→ **TEXT PROVIDED**
For the past three years, we have lived in the past life of Ezio Al'Auditore di Firenze. Ubisoft concludes that which it began in 2009.

Article by: Boyd

For the past three years, we have lived in the past life of Ezio Al’Auditore di Firenze. Ubisoft concludes that which it began in 2009, and it looks like it’s about time for a definitive Assassins Creed III, and not more sequels of a sequel.

Ubisoft has been cranking out Assassin’s Creed games for the past three years, trying to innovate both gameplay and multiplayer experiences into a unique package. Revelations, the third installment in the story that started in the second game, and followup to Brotherhood, returns again to the now all too familiar gameplay of the Assassin’s Creed series. Some “hits” and some misses, Revelations could have been a more ambitious conclusion to the current story arc, but overall, misses the “mark” by just a bit.

Story: Revelations begins pursuant to the events of Brotherhood. Desmond Miles is trapped in the Animus, yet is able to directly access the memories of Ezio thanks to the help of Subject Sixteen. The whole interplay between Desmond and Sixteen had a strange Tron-like feel to it since both are stuck in a digital world. In classic literary tradition, this, more than any other series entry, is a frame story, with Desmond’s story framing Ezio’s, and Ezio’s framing Altairs’ flashbacks. The Desmond bit being a smaller part of a complex story, the meat of the game is Ezio’s memories. Now in Constantinople, probably the heart of the Ottoman Empire in the 1500’s, Ezio is on a quest for the five keys of Masyaf. These access five memories of Altair (who you also play as in flashback sequences) and the secret he has buried in Masyaf long ago. Couple this quest with the turmoil in Constantinople that the Templars have brought to the city, and you are thrust into the final chapter to ensure the Templar menace is stopped. Is this for good? Far from it, as by the end of the game, shocking, albeit cryptic revelations are made.

Gameplay: While the story for Revelations was intriguing for the most part, the final chapter for both Ezio and Altair left me wanting. The gameplay is petty much the set of standard modifications made in Brotherhood, with two notable additions. The “hookblade” replaces one of Ezio’s hidden blades, and allows him to “zipline” through the city and execute a rollover move in combat (sadly, didn’t use this once). Hookblade = useless addition. The other innovation is the ability of bomb crafting, enabling the player to craft various types of bombs for the purposes of distraction or combat. This is an interesting addition to the franchise as a whole and breaks up the monotony of the gameplay tasks as you can create bombs out of many different materials, with differing payloads and effects.

This brings us to combat. Sadly, the game has soured me on this aspect. Fundamentally, the combat has not changed since the last entry, but the enemies have gotten more difficult (Janissaries, in particular, the elite Ottoman guard) requiring a mix of pistol, poison, and blade to be utilized in tandem in combat. This disrupts the flow of combat in my opinion, as well as your ability to create kill streaks successfully.

→ **TASK REQUIREMENTS**
1. List every individual character from the game's story who is named in the game review.
2. Retype the passage of the game review that starts with the words "This brings us" and stops after "kill streaks successfully.".

→ **SOURCE INFORMATION**
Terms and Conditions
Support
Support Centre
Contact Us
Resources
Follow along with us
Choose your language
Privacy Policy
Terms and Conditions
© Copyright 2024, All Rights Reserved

→ **RESULTS OF THE EXERCISE**
1.
Ezio Al'Auditore di Firenze
Desmond Miles
Subject Sixteen
Altair

2.
This brings us to combat. Sadly, the game has soured me on this aspect. Fundamentally, the combat has not changed since the last entry, but the enemies have gotten more difficult (Janissaries, in particular, the elite Ottoman guard) requiring a mix of pistol, poison, and blade to be utilized in tandem in combat. This disrupts the flow of combat in my opinion, as well as your ability to create kill streaks successfully.